» Consegna:
Disponi in una tabella Markdown le righe dei dati, da quella con "order: Rosales" fino a quella con "scientific name: Columba livia" compresa, con le colonne N. per il numero progressivo e Testo per la riga. Salta le righe vuote.
------ Dati
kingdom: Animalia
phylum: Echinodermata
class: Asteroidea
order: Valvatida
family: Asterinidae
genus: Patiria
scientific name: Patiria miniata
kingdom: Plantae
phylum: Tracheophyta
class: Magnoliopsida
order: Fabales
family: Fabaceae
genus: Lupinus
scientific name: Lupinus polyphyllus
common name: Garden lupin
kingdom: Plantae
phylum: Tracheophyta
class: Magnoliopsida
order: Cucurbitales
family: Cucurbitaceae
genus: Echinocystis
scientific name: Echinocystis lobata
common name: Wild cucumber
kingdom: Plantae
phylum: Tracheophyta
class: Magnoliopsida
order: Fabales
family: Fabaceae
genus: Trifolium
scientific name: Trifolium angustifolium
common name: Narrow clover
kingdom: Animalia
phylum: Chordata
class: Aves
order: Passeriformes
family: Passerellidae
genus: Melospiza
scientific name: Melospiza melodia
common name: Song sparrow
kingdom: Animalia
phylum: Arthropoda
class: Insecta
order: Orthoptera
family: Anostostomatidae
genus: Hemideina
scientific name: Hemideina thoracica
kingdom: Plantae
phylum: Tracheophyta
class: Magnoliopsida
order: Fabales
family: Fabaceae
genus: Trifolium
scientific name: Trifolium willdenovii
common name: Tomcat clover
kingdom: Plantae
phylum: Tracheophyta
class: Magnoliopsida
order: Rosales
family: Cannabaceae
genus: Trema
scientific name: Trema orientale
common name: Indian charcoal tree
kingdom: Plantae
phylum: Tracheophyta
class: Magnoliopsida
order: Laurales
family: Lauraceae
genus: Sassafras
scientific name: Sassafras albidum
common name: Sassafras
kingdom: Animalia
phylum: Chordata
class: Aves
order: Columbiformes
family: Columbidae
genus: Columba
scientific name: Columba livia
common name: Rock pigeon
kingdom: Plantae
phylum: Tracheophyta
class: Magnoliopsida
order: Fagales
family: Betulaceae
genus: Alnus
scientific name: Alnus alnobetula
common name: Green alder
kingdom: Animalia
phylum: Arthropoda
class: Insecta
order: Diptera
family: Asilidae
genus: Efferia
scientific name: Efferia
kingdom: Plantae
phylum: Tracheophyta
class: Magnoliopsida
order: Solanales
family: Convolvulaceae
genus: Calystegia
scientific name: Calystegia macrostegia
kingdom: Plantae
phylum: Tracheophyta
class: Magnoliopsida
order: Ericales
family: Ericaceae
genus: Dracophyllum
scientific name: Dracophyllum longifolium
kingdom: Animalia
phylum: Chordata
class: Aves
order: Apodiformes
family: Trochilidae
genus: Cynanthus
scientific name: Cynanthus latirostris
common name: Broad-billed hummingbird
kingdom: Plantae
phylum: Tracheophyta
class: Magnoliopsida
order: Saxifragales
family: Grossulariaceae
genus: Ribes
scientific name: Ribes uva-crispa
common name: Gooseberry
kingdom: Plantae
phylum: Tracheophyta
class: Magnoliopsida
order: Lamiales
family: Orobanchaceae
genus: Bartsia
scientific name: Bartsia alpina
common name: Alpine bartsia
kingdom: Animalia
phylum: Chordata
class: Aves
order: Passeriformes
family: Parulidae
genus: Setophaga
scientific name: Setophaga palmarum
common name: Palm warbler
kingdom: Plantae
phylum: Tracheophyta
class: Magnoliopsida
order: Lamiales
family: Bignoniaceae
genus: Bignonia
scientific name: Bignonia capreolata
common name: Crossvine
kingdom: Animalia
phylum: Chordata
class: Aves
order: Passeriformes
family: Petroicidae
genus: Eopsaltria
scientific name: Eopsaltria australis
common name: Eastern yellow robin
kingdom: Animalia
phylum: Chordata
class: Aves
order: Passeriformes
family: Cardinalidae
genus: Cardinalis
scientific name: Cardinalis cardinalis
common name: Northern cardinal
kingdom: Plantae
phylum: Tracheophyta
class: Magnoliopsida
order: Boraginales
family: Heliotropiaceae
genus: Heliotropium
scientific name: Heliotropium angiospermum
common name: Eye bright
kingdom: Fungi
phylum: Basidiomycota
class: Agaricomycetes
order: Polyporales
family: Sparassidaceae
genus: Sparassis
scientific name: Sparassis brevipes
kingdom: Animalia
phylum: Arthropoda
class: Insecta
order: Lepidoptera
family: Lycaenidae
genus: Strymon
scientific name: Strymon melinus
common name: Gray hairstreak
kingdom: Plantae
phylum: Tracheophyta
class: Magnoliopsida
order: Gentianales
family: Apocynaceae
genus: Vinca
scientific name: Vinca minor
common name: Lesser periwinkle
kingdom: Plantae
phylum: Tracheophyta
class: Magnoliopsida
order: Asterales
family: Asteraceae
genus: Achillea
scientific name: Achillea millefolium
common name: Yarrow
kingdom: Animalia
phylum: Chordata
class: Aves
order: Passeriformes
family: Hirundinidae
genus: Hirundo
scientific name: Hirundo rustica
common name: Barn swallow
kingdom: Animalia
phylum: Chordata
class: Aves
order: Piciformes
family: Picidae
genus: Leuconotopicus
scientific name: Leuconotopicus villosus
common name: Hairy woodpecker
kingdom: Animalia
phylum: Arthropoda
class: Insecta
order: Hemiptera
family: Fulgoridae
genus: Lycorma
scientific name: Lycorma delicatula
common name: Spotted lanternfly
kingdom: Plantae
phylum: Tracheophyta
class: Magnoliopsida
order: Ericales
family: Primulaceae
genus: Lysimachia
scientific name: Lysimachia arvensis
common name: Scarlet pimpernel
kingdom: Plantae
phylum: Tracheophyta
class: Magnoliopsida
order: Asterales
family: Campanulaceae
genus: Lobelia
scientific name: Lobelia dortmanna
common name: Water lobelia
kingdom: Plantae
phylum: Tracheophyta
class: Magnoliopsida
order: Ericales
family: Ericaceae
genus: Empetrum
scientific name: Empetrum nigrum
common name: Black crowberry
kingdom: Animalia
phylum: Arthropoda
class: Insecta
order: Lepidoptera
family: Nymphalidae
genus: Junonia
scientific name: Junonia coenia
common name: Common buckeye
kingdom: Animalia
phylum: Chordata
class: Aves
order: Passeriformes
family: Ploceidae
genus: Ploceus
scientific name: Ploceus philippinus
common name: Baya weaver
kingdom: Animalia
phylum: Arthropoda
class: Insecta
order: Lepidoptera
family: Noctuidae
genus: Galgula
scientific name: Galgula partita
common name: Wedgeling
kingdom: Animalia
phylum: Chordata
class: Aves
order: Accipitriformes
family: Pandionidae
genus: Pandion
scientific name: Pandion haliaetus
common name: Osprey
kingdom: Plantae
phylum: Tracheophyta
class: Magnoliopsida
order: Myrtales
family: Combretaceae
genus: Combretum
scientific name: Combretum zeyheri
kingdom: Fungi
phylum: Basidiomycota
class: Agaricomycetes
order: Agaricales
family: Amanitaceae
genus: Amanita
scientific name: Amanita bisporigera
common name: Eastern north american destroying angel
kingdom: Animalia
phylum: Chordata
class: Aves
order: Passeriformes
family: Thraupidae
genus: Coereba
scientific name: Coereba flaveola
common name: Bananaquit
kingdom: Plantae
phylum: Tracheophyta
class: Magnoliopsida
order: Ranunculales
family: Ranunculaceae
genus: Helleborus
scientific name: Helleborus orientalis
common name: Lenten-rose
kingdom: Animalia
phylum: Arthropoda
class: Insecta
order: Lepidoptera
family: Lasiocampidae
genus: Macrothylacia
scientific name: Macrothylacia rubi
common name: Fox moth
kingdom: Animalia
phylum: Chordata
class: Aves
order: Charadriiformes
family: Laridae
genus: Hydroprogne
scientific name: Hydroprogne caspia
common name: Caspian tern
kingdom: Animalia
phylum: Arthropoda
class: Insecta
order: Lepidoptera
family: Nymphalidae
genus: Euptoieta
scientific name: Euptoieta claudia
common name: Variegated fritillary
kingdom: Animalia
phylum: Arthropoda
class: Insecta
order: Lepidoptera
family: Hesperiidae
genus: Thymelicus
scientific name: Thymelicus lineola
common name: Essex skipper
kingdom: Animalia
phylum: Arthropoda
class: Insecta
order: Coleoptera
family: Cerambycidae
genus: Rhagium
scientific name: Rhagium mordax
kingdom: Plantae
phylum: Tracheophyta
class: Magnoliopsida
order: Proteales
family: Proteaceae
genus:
------------
» Risultato:
| N. | Testo |
|---|---|
| 1 | order: Rosales |
| 2 | family: Cannabaceae |
| 3 | genus: Trema |
| 4 | scientific name: Trema orientale |
| 5 | common name: Indian charcoal tree |
| 6 | kingdom: Plantae |
| 7 | phylum: Tracheophyta |
| 8 | class: Magnoliopsida |
| 9 | order: Laurales |
| 10 | family: Lauraceae |
| 11 | genus: Sassafras |
| 12 | scientific name: Sassafras albidum |
| 13 | common name: Sassafras |
| 14 | kingdom: Animalia |
| 15 | phylum: Chordata |
| 16 | class: Aves |
| 17 | order: Columbiformes |
| 18 | family: Columbidae |
| 19 | genus: Columba |
| 20 | scientific name: Columba livia |